* Data listing
....
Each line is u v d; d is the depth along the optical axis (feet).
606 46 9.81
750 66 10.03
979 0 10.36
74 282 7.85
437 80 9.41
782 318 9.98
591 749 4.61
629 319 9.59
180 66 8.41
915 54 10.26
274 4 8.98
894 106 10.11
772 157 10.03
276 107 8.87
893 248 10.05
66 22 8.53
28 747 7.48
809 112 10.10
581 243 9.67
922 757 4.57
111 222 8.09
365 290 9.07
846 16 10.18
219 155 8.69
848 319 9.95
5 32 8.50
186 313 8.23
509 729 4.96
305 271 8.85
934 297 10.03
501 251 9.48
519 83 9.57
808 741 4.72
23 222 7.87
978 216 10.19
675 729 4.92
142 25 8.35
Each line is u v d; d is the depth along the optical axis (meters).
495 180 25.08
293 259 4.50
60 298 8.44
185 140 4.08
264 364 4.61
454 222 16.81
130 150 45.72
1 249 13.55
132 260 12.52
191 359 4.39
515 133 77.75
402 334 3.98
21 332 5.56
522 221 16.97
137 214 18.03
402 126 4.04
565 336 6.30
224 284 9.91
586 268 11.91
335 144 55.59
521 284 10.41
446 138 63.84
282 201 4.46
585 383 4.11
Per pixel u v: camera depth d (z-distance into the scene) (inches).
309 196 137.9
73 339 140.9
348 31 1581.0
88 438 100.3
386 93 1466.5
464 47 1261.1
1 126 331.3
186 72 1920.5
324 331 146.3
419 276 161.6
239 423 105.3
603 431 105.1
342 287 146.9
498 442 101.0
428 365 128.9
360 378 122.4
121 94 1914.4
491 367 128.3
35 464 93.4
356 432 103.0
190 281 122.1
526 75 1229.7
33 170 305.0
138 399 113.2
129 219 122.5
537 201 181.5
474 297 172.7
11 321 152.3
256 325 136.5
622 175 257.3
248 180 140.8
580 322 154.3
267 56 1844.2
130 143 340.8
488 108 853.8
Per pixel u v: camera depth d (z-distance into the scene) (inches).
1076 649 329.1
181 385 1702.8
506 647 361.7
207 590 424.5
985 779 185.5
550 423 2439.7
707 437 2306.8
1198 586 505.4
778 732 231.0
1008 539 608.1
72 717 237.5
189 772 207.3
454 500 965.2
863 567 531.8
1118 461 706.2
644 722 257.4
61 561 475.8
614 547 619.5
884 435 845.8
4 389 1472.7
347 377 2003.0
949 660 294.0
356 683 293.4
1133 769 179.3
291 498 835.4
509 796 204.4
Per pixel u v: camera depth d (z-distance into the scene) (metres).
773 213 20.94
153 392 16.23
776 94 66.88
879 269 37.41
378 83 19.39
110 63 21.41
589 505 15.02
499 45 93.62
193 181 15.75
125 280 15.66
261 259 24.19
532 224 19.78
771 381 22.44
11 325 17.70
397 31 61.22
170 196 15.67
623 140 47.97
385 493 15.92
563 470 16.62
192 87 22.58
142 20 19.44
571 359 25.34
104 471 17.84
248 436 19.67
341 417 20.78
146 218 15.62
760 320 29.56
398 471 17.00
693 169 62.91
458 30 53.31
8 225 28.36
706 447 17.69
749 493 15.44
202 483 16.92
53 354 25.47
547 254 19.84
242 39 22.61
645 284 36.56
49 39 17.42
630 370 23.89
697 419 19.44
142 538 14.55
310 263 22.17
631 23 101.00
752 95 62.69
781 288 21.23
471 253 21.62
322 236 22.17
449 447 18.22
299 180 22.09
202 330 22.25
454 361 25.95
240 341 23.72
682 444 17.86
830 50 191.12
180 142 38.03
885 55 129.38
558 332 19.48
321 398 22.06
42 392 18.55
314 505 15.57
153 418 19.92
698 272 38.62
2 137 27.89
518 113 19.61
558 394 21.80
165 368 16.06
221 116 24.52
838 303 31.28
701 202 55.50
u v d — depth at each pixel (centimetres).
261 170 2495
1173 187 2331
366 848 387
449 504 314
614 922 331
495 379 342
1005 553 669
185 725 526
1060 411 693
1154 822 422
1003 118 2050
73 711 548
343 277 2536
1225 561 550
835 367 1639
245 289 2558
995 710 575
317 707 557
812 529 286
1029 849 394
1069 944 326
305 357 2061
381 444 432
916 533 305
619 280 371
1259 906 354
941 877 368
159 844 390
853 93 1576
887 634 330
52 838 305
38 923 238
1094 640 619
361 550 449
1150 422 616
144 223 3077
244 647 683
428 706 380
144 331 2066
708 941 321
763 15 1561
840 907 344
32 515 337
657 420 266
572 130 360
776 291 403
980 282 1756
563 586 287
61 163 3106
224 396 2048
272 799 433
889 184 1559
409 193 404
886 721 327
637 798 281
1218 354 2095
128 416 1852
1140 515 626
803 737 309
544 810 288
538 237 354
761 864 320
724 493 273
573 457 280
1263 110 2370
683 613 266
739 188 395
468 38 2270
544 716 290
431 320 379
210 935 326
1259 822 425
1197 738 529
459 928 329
....
* Exercise requirements
Select every line above that contains the word "along", and copy it.

* Response to this exercise
Each line is u v d; d is the depth along the optical axis (feet).
Each line is u v d; d is the depth along the optical axis (meters).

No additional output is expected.